**DESCRIPTION OF THE TASK**
In the records below, find each line containing the word "lines" and copy it.
>>
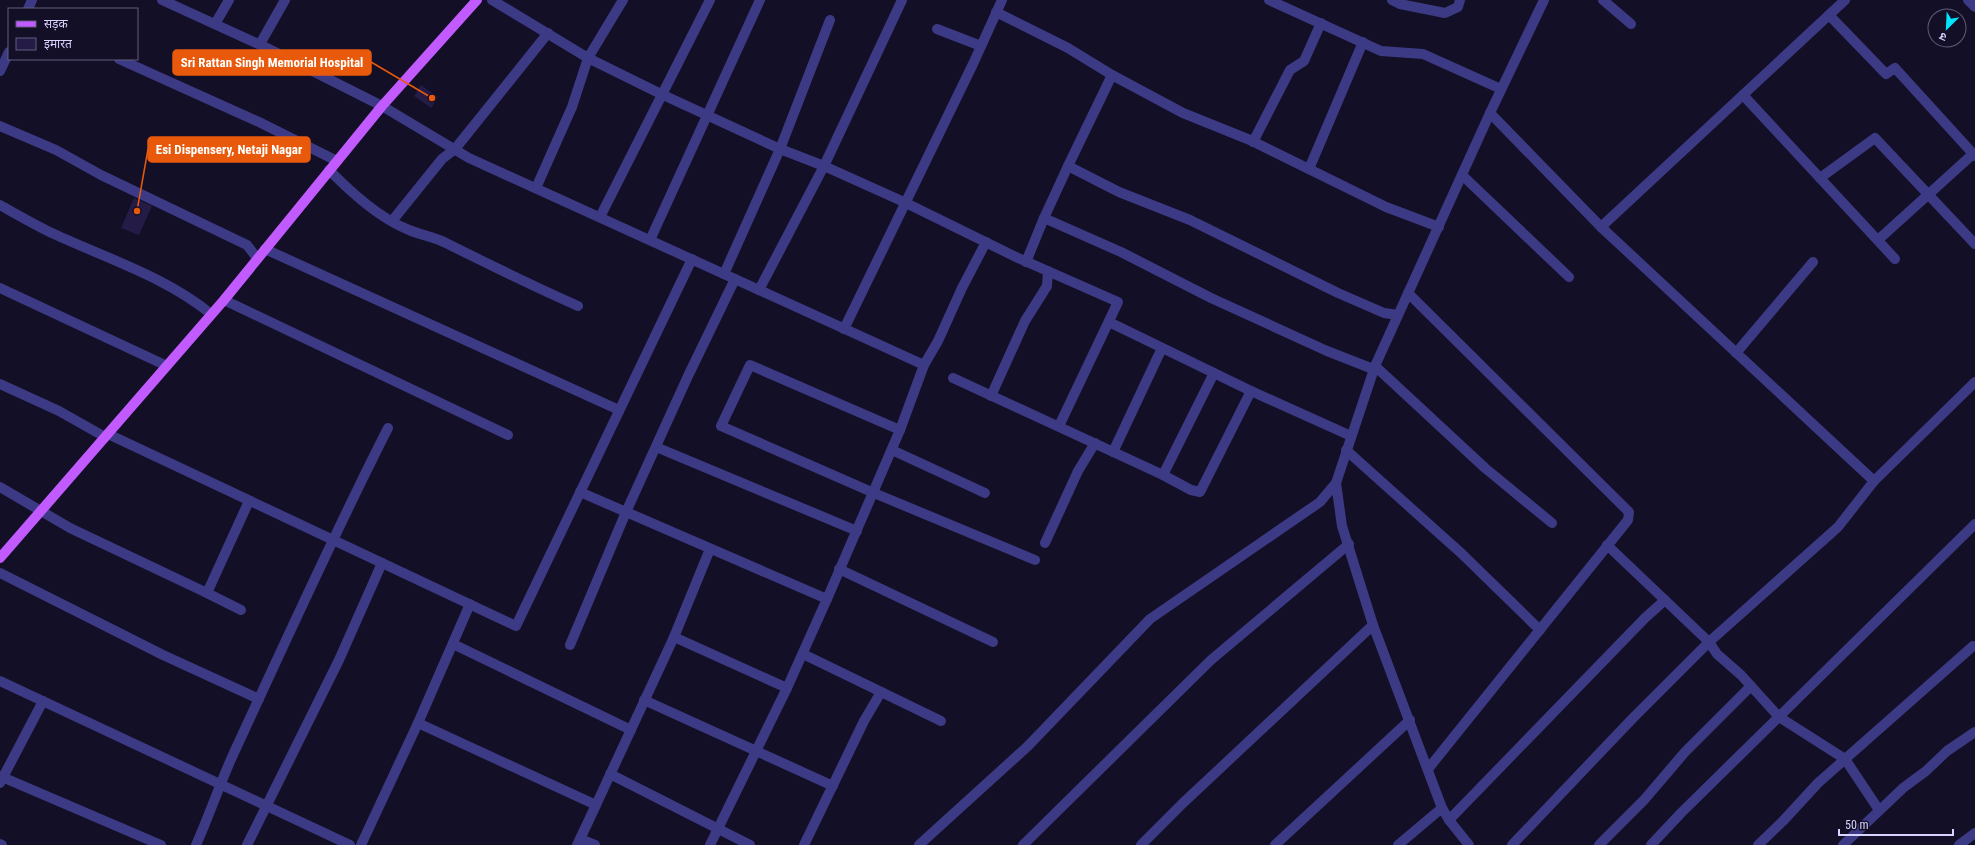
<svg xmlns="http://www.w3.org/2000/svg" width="1975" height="845" font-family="'Roboto Condensed','Noto Sans Devanagari',sans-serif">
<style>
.building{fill:#241b47}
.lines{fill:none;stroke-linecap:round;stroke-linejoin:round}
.minor{stroke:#3d3a85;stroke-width:10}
.major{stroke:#c25bff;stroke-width:10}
.leader{fill:none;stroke:#e8590c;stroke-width:1.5}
.callout-dot{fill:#e8590c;stroke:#130f26;stroke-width:1.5}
.callout{fill:#e8590c;stroke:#e8590c;stroke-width:1.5}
.callout-label{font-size:13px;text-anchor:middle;font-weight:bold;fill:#fff}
</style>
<rect width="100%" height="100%" fill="#130f26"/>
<g class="building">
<path d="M421,85L438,97L431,108L414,96Z"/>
<path d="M134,198L152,206L139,235L121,228Z"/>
</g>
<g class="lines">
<g class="minor">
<path d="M162,0L265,47L382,106L469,158L924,365"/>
<path d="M492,0L588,58L661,94L780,149L824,166L904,202L1018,258L1118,302L1059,426"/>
<path d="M1269,0L1381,51L1423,54L1501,89"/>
<path d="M1392,0L1400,4L1445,13L1458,7L1460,0"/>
<path d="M1603,0L1631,24"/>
<path d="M1968,0L1975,7"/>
<path d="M28,9L32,0"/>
<path d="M996,12L1068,48L1112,75"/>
<path d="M1829,15L1886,74L1895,68L1975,156"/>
<path d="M215,24L229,0"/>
<path d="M937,29L981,46"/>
<path d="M260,44L285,0"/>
<path d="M119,59L259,122L337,161"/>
<path d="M0,71L9,52"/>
<path d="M1743,95L1895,259"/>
<path d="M1490,113L1601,227L1874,481"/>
<path d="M0,126L56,150L101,175L247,245L257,258"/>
<path d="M1253,142L1290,70L1304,61L1321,23"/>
<path d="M1068,166L1112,75L1183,113L1250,140L1386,207L1439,227"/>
<path d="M1309,169L1363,42"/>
<path d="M329,170C352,193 379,218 409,230C421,235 434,237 446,243C490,265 533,286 578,306"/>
<path d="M1462,175L1569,277"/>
<path d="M1820,178L1875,138L1975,244"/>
<path d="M536,188L572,107L588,58L623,0"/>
<path d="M0,205C18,215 35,225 54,234C106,258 166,277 211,314"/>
<path d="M600,217L710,0"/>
<path d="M1044,218L1068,166L1119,192L1190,220L1338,293L1384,313L1398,315"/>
<path d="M392,221L442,159L455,149L548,33"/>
<path d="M1601,227L1845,0"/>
<path d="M650,240L760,0"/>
<path d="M1878,240L1973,154"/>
<path d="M265,249L619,410"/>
<path d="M1026,262L1044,218L1121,252L1211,298L1327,351L1373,369"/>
<path d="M724,274L780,149L830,20"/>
<path d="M0,288L167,366"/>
<path d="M759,290L824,166L902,0"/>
<path d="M1408,293L1629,512L1628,520L1428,769"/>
<path d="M224,300L508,435"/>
<path d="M1109,322L1251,391L1351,436"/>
<path d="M844,329L973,64L1002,0"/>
<path d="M1736,353L1813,262"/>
<path d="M1375,366L1485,468L1552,523"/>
<path d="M953,378L1163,475L1191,490L1200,492L1251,391"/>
<path d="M0,384L59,411L105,437"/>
<path d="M991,396L1025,321L1047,286L1048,271"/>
<path d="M900,430L750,365L721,426L874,493L1035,560"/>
<path d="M108,434L516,626L692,259"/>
<path d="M656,447L857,531"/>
<path d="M892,450L985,493"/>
<path d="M1346,450L1461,553L1540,630"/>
<path d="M1113,452L1162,348"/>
<path d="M1163,475L1214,373"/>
<path d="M1336,483L1342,526L1373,625L1442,808L1449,820L1469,845"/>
<path d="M0,487L70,528L207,593L249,501"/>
<path d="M580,492L827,599"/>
<path d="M1045,543L1078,471L1095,443"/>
<path d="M1607,545L1709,642L1717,654L1741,675L1779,717L1845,759L1879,810"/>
<path d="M839,569L993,642"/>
<path d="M0,573L163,655L259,699"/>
<path d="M207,593L241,610"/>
<path d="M674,637L787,688"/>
<path d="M453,644L631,730"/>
<path d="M570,645L626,512L688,376L735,279"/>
<path d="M803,654L941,721"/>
<path d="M0,681L350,845"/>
<path d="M644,700L833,786"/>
<path d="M418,723L596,805L674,637L710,549"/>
<path d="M610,774L750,845"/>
<path d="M0,776L161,845"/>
<path d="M0,783L43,701"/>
<path d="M1449,820L1645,618L1665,600"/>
<path d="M580,839L596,805"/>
<path d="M0,844L2,845"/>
<path d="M196,845C209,816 219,786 232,757C283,647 333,536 388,428"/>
<path d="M247,845L339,660L382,563"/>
<path d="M361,845L418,723L470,604"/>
<path d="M577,845L580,839L595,845"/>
<path d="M710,845L787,688L827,599L900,430L924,365L938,341L962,288L986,242"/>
<path d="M804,845L864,721L881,692"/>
<path d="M919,845L1028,746L1150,619L1320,502L1336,483L1375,366L1490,113L1544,0"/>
<path d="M1023,845L1211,660L1349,544"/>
<path d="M1141,845L1182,804L1373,625"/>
<path d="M1275,845L1410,720"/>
<path d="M1398,845L1442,808"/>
<path d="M1512,845L1633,718L1709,642L1838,527L1874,481L1975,382"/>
<path d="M1599,845L1644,800L1685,752L1751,686"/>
<path d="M1651,845L1681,813L1975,524"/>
<path d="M1758,845L1783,821L1818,783L1973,646"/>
<path d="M1843,845L1903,788L1926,771L1947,751L1975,732"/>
<path d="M1959,845L1975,833"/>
</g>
<path class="major" d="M0,558L224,300L382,106L477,0"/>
</g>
<path class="leader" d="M432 98L371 62M137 211L148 149"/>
<g class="callout-dot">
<circle cx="432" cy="98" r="4"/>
<circle cx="137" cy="211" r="4"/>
</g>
<g class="callout">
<rect x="173" y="50" width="198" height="25" rx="4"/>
<rect x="148" y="137" width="162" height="25" rx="4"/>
</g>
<g class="callout-label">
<text x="272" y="67">Sri Rattan Singh Memorial Hospital</text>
<text x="229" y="154">Esi Dispensery, Netaji Nagar</text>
</g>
<rect x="8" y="8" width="130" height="52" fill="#130f26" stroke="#625e7d"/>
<rect x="16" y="21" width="20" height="6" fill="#c25bff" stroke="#625e7d"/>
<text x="44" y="28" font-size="12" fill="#d9d4ff">सड़क</text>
<rect x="16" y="38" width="20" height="12" fill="#241b47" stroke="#625e7d"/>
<text x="44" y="48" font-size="12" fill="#d9d4ff">इमारत</text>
<g transform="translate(1947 28) rotate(204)"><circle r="19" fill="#130f26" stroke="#625e7d"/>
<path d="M0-3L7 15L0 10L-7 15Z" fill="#00e5ff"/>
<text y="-6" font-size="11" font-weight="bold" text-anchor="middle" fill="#d9d4ff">उ</text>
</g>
<path d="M1839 829v6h114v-6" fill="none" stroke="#d9d4ff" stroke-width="2"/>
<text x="1845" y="829" font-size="12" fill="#d9d4ff" stroke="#130f26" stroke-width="3" paint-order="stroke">50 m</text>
</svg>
<<
**ANSWER SPACE**
.lines{fill:none;stroke-linecap:round;stroke-linejoin:round}
<g class="lines">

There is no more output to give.